见周芷若踯躅不言,男子再补上一句:“你若不说,我便不告诉你。”言迄,连人带剑欲要迈步离开,岂料周芷若忽而欺身上前。
甫听喀喇声响起,两人皆是衣衫飘动,身法轻盈,不过周芷若身手稍稍逊色于男子,只一会周芷若闷哼一声,已被男子擒下,犹如囊中之物,难以挣脱。

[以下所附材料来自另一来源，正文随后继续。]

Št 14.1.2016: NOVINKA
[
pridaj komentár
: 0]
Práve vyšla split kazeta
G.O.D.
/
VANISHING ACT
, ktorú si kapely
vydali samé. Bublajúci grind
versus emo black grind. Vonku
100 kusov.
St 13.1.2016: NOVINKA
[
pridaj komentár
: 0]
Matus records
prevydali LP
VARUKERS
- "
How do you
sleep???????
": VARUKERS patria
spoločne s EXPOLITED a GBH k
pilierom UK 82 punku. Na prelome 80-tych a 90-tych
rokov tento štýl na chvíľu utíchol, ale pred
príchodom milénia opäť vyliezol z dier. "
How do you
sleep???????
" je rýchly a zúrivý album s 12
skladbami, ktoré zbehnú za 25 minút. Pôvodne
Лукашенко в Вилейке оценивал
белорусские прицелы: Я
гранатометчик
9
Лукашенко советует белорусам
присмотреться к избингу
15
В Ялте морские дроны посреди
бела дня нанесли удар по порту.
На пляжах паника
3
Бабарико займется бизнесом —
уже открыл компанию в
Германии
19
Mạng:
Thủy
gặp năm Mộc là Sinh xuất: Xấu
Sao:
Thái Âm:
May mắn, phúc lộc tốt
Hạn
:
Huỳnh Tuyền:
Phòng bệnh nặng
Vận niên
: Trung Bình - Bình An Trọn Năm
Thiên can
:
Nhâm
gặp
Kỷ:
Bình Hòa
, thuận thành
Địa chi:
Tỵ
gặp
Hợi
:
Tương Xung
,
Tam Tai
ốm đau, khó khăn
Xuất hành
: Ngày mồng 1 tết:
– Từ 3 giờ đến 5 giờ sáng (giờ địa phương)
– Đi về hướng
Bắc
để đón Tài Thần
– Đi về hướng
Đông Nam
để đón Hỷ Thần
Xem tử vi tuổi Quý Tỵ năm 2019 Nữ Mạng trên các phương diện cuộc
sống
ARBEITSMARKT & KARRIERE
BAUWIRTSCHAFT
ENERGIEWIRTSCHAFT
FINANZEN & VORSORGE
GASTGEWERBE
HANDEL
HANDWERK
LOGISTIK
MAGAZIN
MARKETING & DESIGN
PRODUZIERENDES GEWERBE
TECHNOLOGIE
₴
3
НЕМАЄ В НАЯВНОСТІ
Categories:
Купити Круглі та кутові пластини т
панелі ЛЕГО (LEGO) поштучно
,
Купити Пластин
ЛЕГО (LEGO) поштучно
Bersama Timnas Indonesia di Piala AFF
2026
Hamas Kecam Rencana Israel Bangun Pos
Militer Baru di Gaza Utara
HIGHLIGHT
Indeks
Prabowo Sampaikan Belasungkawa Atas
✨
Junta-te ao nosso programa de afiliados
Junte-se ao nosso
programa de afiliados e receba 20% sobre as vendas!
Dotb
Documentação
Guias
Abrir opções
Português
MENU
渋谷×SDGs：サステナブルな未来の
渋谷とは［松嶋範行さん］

“姑娘,你是说不说?难道你不担心那赵敏的安危?”男子脸色淡然,沉声出口。
“你!”周芷若眼色如冷月寒星,与近在咫尺的大胡子男子对视,不由引起一丝怒火,不过这也是转瞬即逝,缓缓说道,“我和她没什么关系,只是有几面之缘而已,你到底把她怎样了?”
男子心中犹如巨石入水,没有掀起一丝波浪,却不得平静,继续追问:“如果我说我把她给杀了,你会怎么样?”
“那我便杀了你,为她报仇。”担心则乱,只一听,周芷若已在不知不觉中失了方寸,随后平复了下起伏的心情,才知此人说的是假设,整饬好后佯装一脸镇定反问道,“她得罪你了吗?为何要杀她?”
男子敛额看向周芷若,一字一顿认真地说:“家师因她而死,所以我要替她报仇。”
〔芷若,你难道不想为我报仇?你难道忘了你立下的毒誓,忘了你答应过我的事,杀了赵敏,夺回倚天剑,要不我便化作厉鬼日日夜夜纠缠你〕
脑中电闪雷鸣,思绪紊杂,耳边响起灭绝石破天惊的箜篌声。
“但我不要她立即死,我要慢慢折磨她,每天在她身上划一刀,直到她血流而亡。”男子的眼神一下子变得狠厉起来,令周芷若一顿,更加难辨真假,心慌之下,急鉴貌辨色,方窥探出所言不虚已有七八分。
“怎么了,我如此说,你心疼那赵敏了?”一次,两次,三次...汇成的试探仿佛僵住了周芷若的思绪,更听到莫种...心碎的声音。
〔周芷若是峨嵋派的叛徒,明知赵敏害了师父,还不杀她。